How can I help? Part I: Moving Upstream

Several installments of this column will address the questions: What can I do — and what can we do as a congregation — that will really make a difference in the world?

A modern fable seeks to answer this question this way: People sitting by a river one sunny afternoon realize to their horror that babies, living babies, are floating by. They wade in and start pulling the babies out as fast as they can. More and more babies keep on coming and someone finally pauses long enough to ask, “Who is throwing all these babies into the water?” And goes upriver to stop them.

(If the analogy appalls you, remember that it’s no more horrific than what is actually happening now around the world. In the week that has elapsed between my writing this column and your reading it, malnutrition will have killed 60,000 children ages birth to four.)

The downstream and upstream approaches can be characterized as service and justice. Our Action Council breaks the possibilities down further into five categories, and asks UUCPA Task Forces to use multiple approaches.
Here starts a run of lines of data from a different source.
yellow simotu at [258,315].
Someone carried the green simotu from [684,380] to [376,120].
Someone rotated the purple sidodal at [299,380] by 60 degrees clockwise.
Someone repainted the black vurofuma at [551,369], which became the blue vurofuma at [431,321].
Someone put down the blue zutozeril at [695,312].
Service is meeting immediate needs: pulling the babies out of the river. Donating clothing, helping in a homeless shelter, serving food in a soup kitchen, helping in a free clinic are all in this category. Service is important. It doesn’t address the causes of poverty, hunger, and the lack of health care — it doesn’t stem the flood of babies — but even if those causes are being addressed, people are hurting in the meantime, right now. Service is for them.

In Education, we inform ourselves and others about an issue. Sermons and workshops, films and lectures are in this category. Alone, they are insufficient. Their strength is in the way they can inspire us to act, and help us to make good choices about the actions we take.
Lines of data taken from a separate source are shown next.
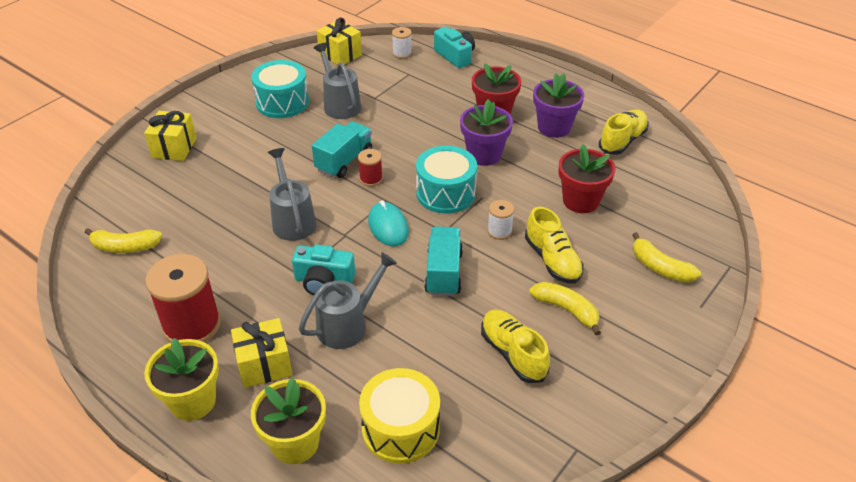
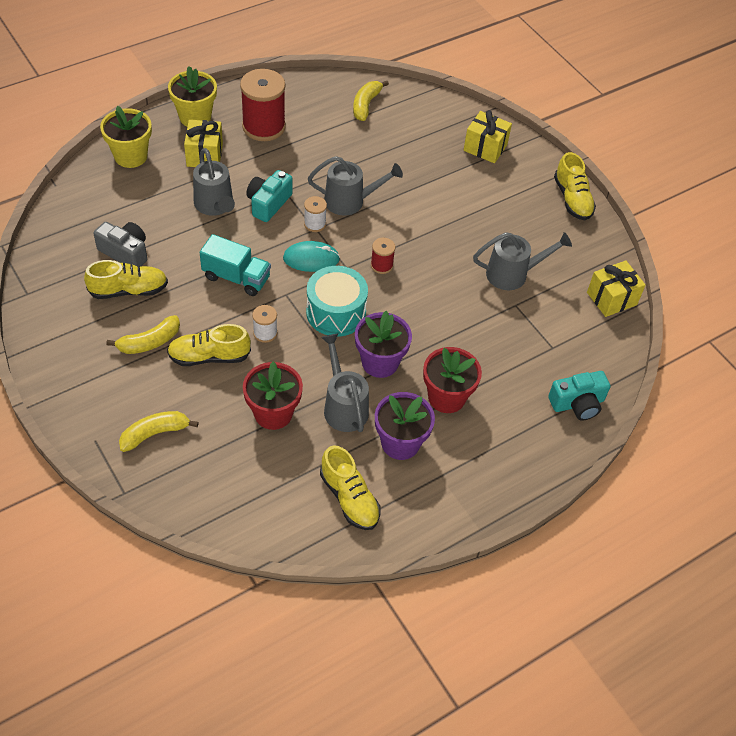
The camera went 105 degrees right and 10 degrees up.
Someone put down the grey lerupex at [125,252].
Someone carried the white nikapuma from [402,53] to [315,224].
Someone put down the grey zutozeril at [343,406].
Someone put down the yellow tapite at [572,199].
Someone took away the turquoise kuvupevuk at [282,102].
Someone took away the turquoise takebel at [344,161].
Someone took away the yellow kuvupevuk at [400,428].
The other three approaches are Witness/Direct Action, Advocacy, and Community Organizing. They take us upstream to the sources of problems and the place where long-term solutions become possible, and I’ll spend more time on them in future installments.

If you are dissatisfied with your social action, I encourage you to look at the approaches you (and organizations you support) take; if they are mostly service and education, try stretching to include more direct action, advocacy, and organizing.

You may encounter resistance from yourself or other people. As Dom Hélder Câmara said, “When I give food to the poor, they call me a saint. When I ask why the poor have no food, they call me a Communist.” Churches often come in for the same criticism (Câmara himself was a Brazilian bishop); people are happy to have us house the homeless, but when we advocate for a restructuring of the housing market so that fewer people will be homeless, they chide us for stepping out of religion into the political realm. If so, we’re in impressive company. Was Jesus only a religious leader, or a political one too?